The game was never a full-fledged product—only a class project developed by three students at the University of California, San Diego. It appeared online briefly over the summer and has since been removed, due not to complaints, the Times reported, but to expensive Web hosting fees.

“As better graphics technology has made games more visually realistic, digital artists have been using 3-D game environments to recreate real places and simulate recent events,” wrote the Times. “In the process they are turning what has been a platform for pure fantasy into a medium for social realism.”

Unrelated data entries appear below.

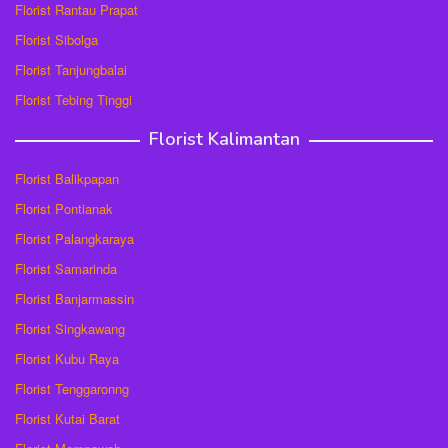
Florist Rantau Prapat
Florist Sibolga
Florist Tanjungbalai
Florist Tebing Tinggi
Florist Kalimantan
Florist Balikpapan
Florist Pontianak
Florist Palangkaraya
Florist Samarinda
Florist Banjarmassin
Florist Singkawang
Florist Kubu Raya
Florist Tenggaronng
Florist Kutai Barat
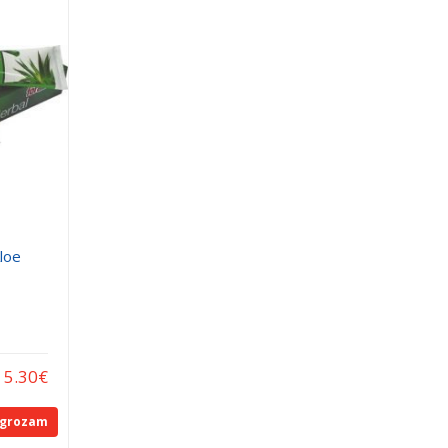
loe
5.30
€
 grozam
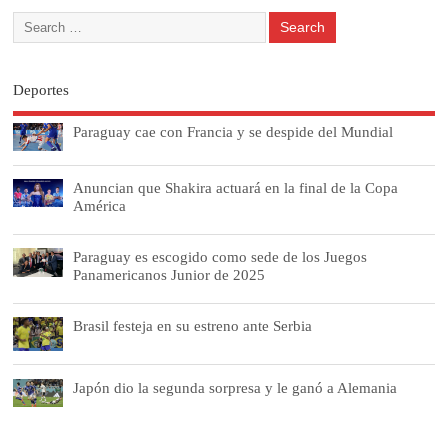
Deportes
Paraguay cae con Francia y se despide del Mundial
Anuncian que Shakira actuará en la final de la Copa
América
Paraguay es escogido como sede de los Juegos
Panamericanos Junior de 2025
Brasil festeja en su estreno ante Serbia
Japón dio la segunda sorpresa y le ganó a Alemania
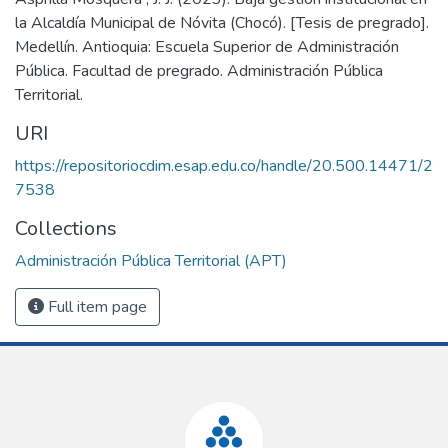
la Alcaldía Municipal de Nóvita (Chocó). [Tesis de pregrado].
Medellín. Antioquia: Escuela Superior de Administración
Pública. Facultad de pregrado. Administración Pública
Territorial.
URI
https://repositoriocdim.esap.edu.co/handle/20.500.14471/2
7538
Collections
Administración Pública Territorial (APT)
Full item page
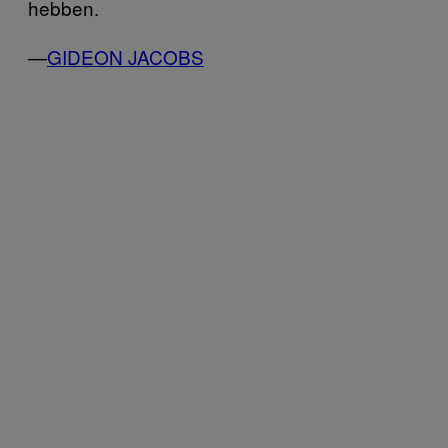
hebben.
—
GIDEON JACOBS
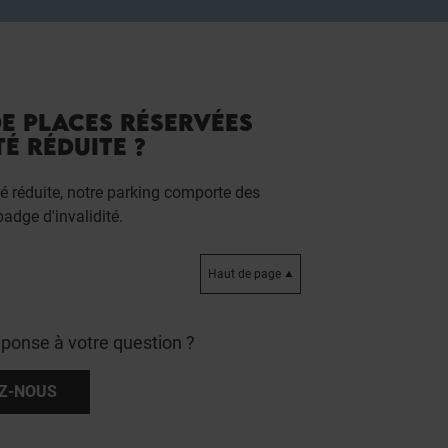
DE PLACES RÉSERVÉES
É RÉDUITE ?
té réduite, notre parking comporte des
adge d'invalidité.
Haut de page
éponse à votre question ?
Z-NOUS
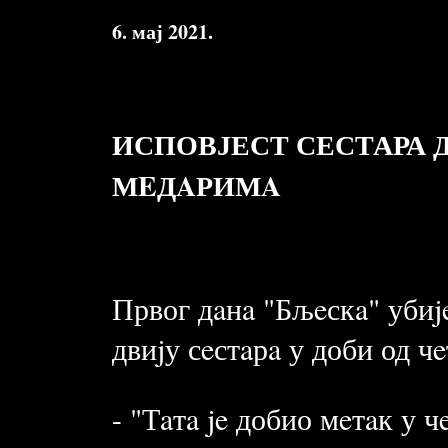
6. мај 2021.
ИСПОВЈЕСТ СЕСТАРА 
МEДAРИМA
Првог дaнa "Бљeскa" убиj
двиjу сeстaрa у доби од ч
- "Тaтa je добио мeтaк у 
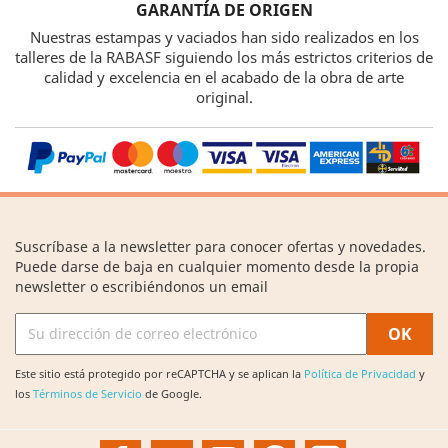
GARANTÍA DE ORIGEN
Nuestras estampas y vaciados han sido realizados en los
talleres de la RABASF siguiendo los más estrictos criterios de
calidad y excelencia en el acabado de la obra de arte
original.
Suscríbase a la newsletter para conocer ofertas y novedades.
Puede darse de baja en cualquier momento desde la propia
newsletter o escribiéndonos un email
Este sitio está protegido por reCAPTCHA y se aplican la
Política de Privacidad
y
los
Términos de Servicio
de Google.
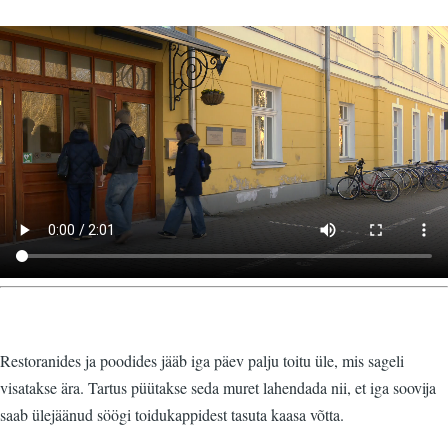
Video
fail
Restoranides ja poodides jääb iga päev palju toitu üle, mis sageli
visatakse ära. Tartus püütakse seda muret lahendada nii, et iga soovija
saab ülejäänud söögi toidukappidest tasuta kaasa võtta.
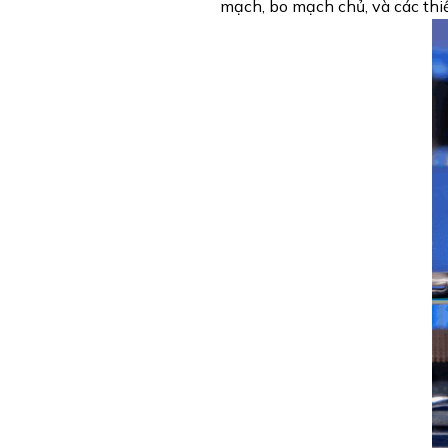
mạch, bo mạch chủ, và các th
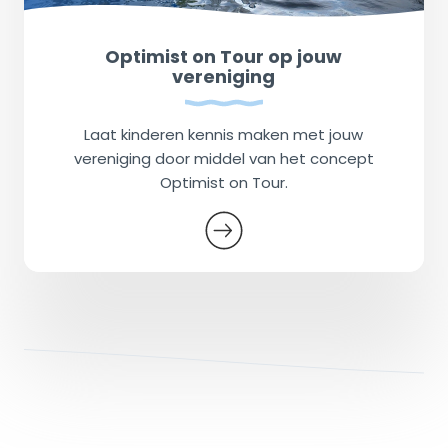
Optimist on Tour op jouw
vereniging
Laat kinderen kennis maken met jouw
vereniging door middel van het concept
Optimist on Tour.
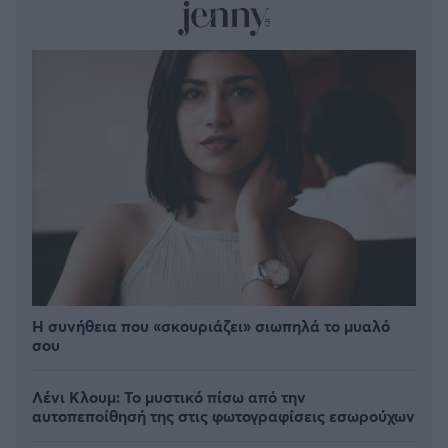
Η συνήθεια που «σκουριάζει» σιωπηλά το μυαλό
σου
Λένι Κλουμ: Το μυστικό πίσω από την
αυτοπεποίθησή της στις φωτογραφίσεις εσωρούχων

C-Level, a media lab and “art cooperative” in Los Angeles, has developed a game called “Waco Resurrection,” in which players must assume the persona of cult leader David Koresh and try to escape the besieged compound.

“Waco Resurrection” is part of C-Level’s planned videogame series called “Endgames,” which uses gaming technology to explore apocalyptic events. Other planned games will focus on “Unabomber” Ted Kaczynski and Heaven’s Gate cult leader Marshall Applewhite, according to the Times

Dteam 3D Design Team is in the process of creating “Doom for Columbine,” the Times reported. The game’s creators told the newspaper they want to show the world that games are games and nothing more—not a springboard to violence.

The creators have also explained their plans and intentions on a Web site, www.doomforcolumbine.com, stating that no teachers or children will be portrayed. Instead, gamers will target people “who are setting bad examples to our youth by promoting violence as a global policy.” The creators have George Bush, Charlton Heston, the Ku Klux Klan and others in mind.

The trend has gamers themselves discussing a sort of “gaming ethics.” They are now debating the moral difference between simulations of these events versus those of Viet Nam or World War II, for example.

“Is it disgusting to base a game around the 9/11 incident or a tribute?” wrote gaming Web site Thunderbolt. “The answer is most likely the former, but the moral issues such projects provoke are what makes this kind of thing news.”